Behind the scenes, Rhino generates the bytecode for a new Java
class that implements Runnable
and forwards all calls to
its run
method over to an associated JavaScript
object. The object that implements this class is called a Java
adapter. Because the forwarding to JavaScript occurs at runtime,
it is possible to delay defining the methods implementing an interface
until they are called. While omitting a required method is bad
practice for programming in the large, it's useful for small scripts
and for exploratory programming.
JavaAdapter
constructorIn the previous section we created Java adapters using the
new
operator with Java interfaces. This approach has its
limitations: it's not possible to implement multiple interfaces, nor
can we extend non-abstract classes. For these reasons there is a
JavaAdapter
constructor.
The syntax of the JavaAdapter
constructor is
new JavaAdapter(javaIntfOrClass, [javaIntf, ..., javaIntf,] javascriptObject)
Here javaIntfOrClass
is an interface to implement or a
class to extend and javaIntf
are aditional interfaces to
implement. The javascriptObject
is the JavaScript object
containing the methods that will be called from the Java adapter.
In practice there's little need to call the
JavaAdapter
constructor directly. Most of the time the
previous syntaxes using the new
operator will be
sufficient.
Often we need to implement an interface with only one method, like in the
previous Runnable
example or when providing various event
listener implementations. To facilitate this Rhino allows to pass
JavaScript function when such interface is expected. The
function is called as the implementation of interface method.
Here is the simplified Runnable
example:
js> t = java.lang.Thread(function () { print("\nrunning"); }); Thread[Thread-0,5,main] js> t.start() js> runningRhino also allows to use JavaScript function as implementation of Java interface with more then method if all the methods has the same signature. When calling the function, Rhino passes method's name as the additional argument. Function can use it to distinguish on behalf of which method it was called:
js> var frame = new Packages.javax.swing.JFrame(); js> frame.addWindowListener(function(event, methodName) { if (methodName == "windowClosing") { print("Calling System.exit()..."); java.lang.System.exit(0); } }); js> frame.setSize(100, 100); js> frame.visible = true; true js> Calling System.exit()...
Rhino provides no special syntax for creating Java arrays. You
must use the java.lang.reflect.Array
class for this
purpose. To create an array of five Java strings you would make the
following call:
js> a = java.lang.reflect.Array.newInstance(java.lang.String, 5); [Ljava.lang.String;@7ffe01
To create an array of primitive types, we must use the special TYPE
field defined in the associated object class in the
java.lang
package. For example, to create an array of
bytes, we must use the special field
java.lang.Byte.TYPE
:
js> a = java.lang.reflect.Array.newInstance(java.lang.Character.TYPE, 2); [C@7a84e4
The resulting value can then be used anywhere a Java array of that type is allowed.

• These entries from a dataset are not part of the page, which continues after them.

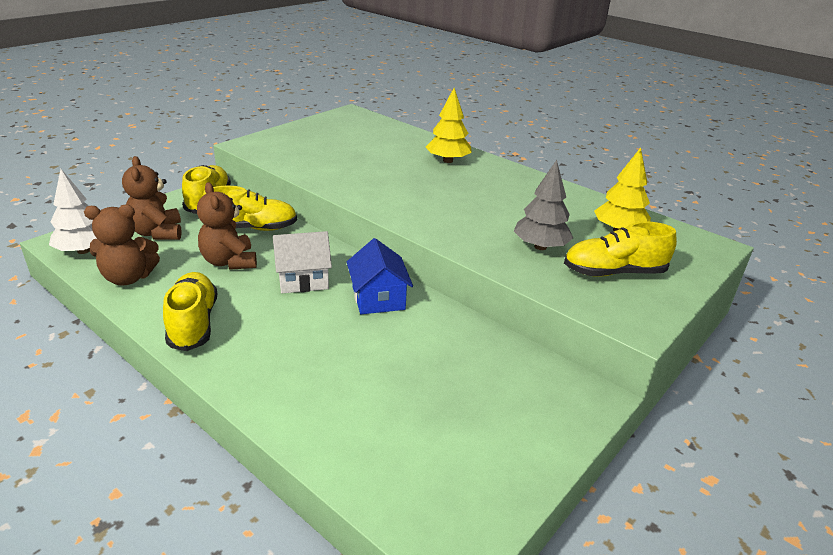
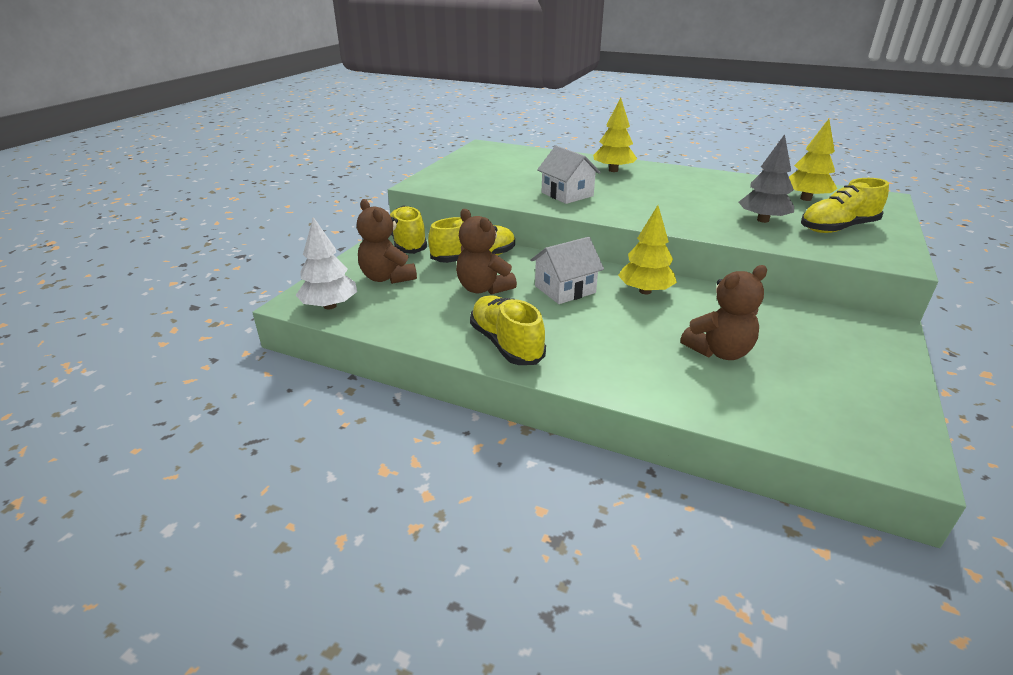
camera: 15 degrees left, 0 degrees up
brown teddy bear [84,205,160,285] -> brown teddy bear moved to [680,265,767,360]
blue house [347,238,413,314] -> yellow tree [618,205,677,294]
none -> white house [537,146,601,204]

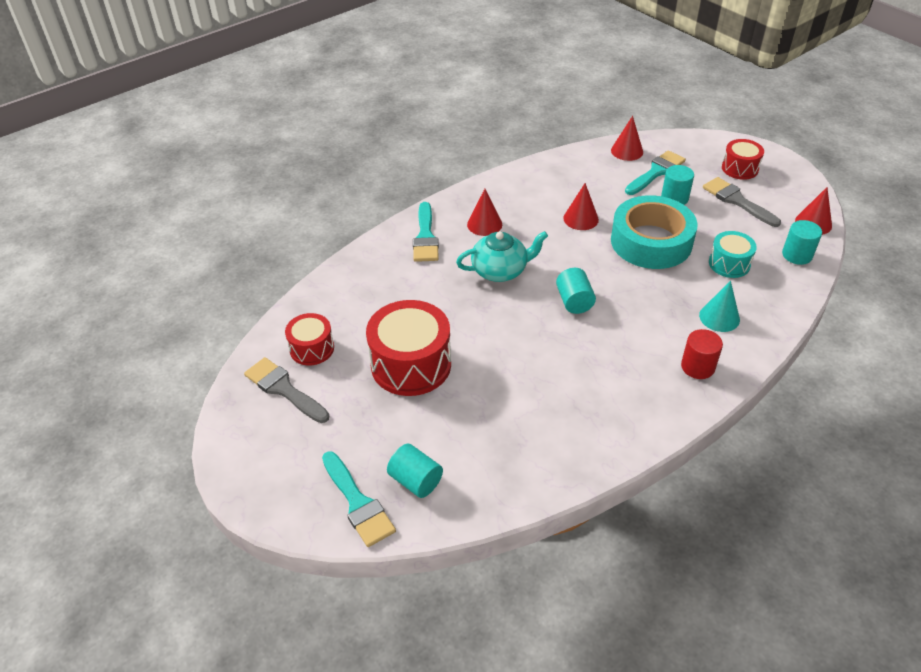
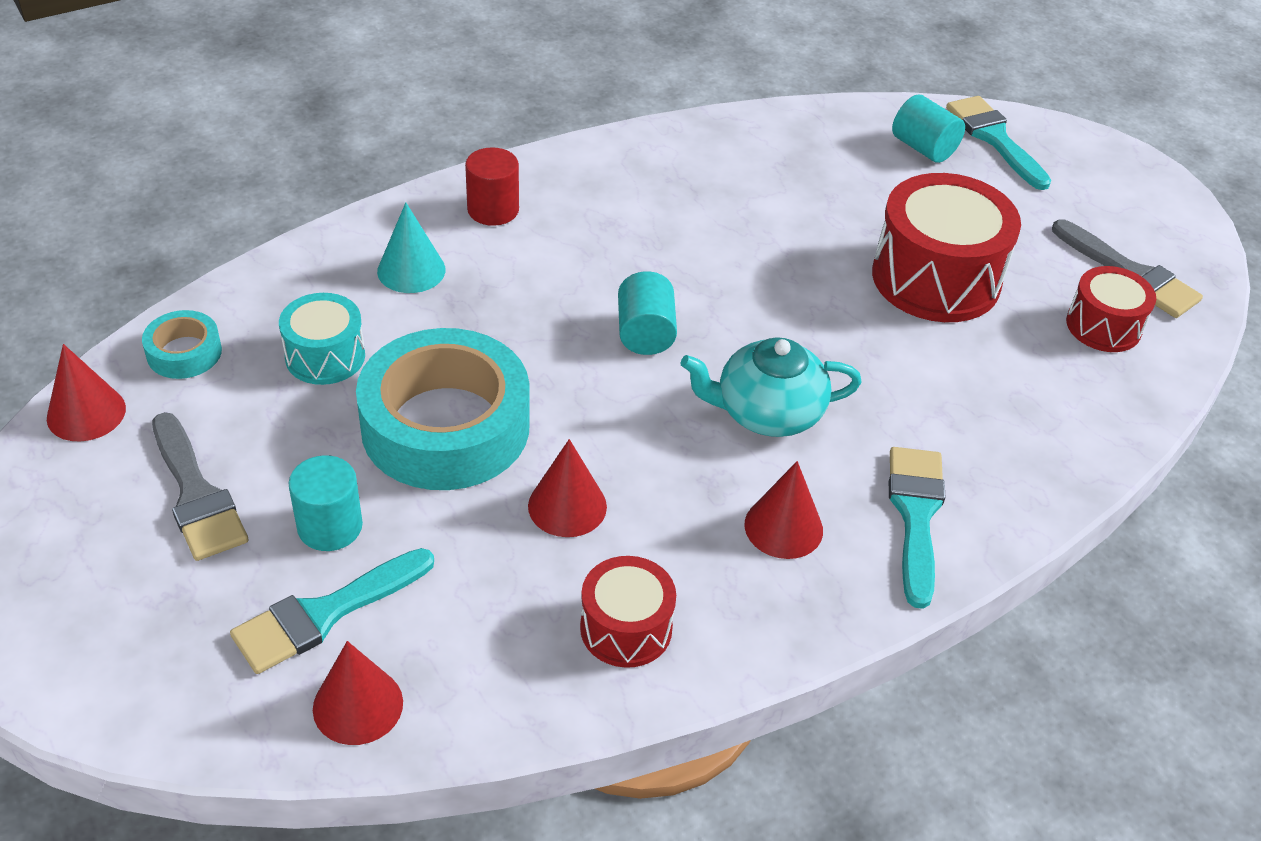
camera: 175 degrees left, 0 degrees up
red drum [722,139,764,180] -> red drum moved to [580,556,676,668]
turquoise cylinder [782,220,822,265] -> turquoise tape [142,310,222,379]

js> a[0] = 104 104 js> a[1] = 105 105 js> new java.lang.String(a) hi
It's important to keep in mind that Java strings and JavaScript
strings are not the same. Java strings are instances
of the type java.lang.String
and have all the methods
defined by that class. JavaScript strings have methods defined by
String.prototype
. The most common stumbling block is
length
, which is a method of Java strings and a dynamic
property of JavaScript strings:
js> javaString = new java.lang.String("Java") Java js> jsString = "JavaScript" JavaScript js> javaString.length() 4 js> jsString.length 10
Rhino provides some help in reducing the differences between the
two types. First, you can pass a JavaScript string to a Java method
that requires a Java string and Rhino will perform the conversion. We
actually saw this feature in action on the call to the
java.lang.String
constructor in the preceding
example.
Rhino also makes the JavaScript methods available to Java strings if the java.lang.String class doesn't already define them. For example:
js> javaString.match(/a.*/) ava
[1] The ability to call Java from JavaScript was first implemented as part of a Netscape browser technology called LiveConnect. However, since that technology also encompassed communication with browser plugins, and since the way of calling JavaScript from Java in Rhino is entirely different, that term won't be used in this paper.
[2] For more information on JavaBeans, see Developing Java Beans by Robert Englander.